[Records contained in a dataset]
****************************************

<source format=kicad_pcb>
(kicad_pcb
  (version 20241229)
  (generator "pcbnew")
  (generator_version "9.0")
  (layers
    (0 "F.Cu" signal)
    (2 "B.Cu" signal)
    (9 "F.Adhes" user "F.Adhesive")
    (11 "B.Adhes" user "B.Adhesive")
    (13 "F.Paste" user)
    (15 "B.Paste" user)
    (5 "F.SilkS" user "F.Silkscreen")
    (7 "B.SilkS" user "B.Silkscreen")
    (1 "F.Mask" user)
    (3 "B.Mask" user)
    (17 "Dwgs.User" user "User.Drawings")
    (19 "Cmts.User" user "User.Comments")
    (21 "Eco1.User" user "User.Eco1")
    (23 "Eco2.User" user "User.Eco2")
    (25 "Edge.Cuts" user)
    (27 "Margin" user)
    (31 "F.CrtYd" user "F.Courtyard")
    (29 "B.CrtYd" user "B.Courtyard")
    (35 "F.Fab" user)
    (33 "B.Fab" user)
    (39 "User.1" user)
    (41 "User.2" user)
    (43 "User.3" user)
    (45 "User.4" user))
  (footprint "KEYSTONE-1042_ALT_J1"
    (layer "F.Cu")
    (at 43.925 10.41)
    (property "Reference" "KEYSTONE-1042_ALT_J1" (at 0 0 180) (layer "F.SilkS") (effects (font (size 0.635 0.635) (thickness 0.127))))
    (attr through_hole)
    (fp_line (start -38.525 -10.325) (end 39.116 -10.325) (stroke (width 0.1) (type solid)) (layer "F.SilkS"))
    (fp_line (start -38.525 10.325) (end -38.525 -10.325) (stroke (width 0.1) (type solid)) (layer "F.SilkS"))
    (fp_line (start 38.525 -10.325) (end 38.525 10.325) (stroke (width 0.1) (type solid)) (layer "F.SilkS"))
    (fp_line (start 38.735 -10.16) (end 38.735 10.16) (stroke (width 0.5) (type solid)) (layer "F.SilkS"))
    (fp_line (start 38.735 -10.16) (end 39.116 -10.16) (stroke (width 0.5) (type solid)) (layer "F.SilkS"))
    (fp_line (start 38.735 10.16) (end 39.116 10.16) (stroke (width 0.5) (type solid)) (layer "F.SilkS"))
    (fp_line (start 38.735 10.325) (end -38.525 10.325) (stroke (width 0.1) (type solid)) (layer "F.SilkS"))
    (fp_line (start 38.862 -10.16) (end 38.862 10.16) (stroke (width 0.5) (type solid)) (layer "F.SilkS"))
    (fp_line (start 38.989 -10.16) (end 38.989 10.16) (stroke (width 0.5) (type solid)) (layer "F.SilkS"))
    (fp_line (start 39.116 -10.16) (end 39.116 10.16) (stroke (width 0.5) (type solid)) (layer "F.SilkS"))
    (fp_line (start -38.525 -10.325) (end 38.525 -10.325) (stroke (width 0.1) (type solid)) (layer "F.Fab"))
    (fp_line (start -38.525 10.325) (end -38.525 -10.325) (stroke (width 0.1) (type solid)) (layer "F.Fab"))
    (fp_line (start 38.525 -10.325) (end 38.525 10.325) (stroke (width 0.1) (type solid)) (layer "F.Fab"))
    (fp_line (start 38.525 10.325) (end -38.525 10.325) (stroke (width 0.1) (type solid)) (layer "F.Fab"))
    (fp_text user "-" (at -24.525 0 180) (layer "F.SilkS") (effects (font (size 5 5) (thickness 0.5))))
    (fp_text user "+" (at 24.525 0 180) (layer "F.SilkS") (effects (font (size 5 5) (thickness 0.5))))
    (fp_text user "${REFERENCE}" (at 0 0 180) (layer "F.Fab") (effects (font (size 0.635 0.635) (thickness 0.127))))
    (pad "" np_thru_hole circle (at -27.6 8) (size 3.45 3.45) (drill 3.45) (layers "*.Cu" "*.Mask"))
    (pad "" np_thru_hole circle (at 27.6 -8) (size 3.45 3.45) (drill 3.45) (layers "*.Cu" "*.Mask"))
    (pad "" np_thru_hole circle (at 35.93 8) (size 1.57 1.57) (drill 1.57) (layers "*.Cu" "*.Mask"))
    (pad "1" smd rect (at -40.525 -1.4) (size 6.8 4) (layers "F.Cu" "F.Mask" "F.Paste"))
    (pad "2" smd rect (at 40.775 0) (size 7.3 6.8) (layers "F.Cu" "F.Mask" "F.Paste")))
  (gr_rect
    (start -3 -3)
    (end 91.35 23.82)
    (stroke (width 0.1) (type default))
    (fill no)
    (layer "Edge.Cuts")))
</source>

****************************************

* EXERCISE PROMPT
Where a line above holds the string "Silkscreen", show that line.

* EXPECTED ANSWER
    (5 "F.SilkS" user "F.Silkscreen")
    (7 "B.SilkS" user "B.Silkscreen")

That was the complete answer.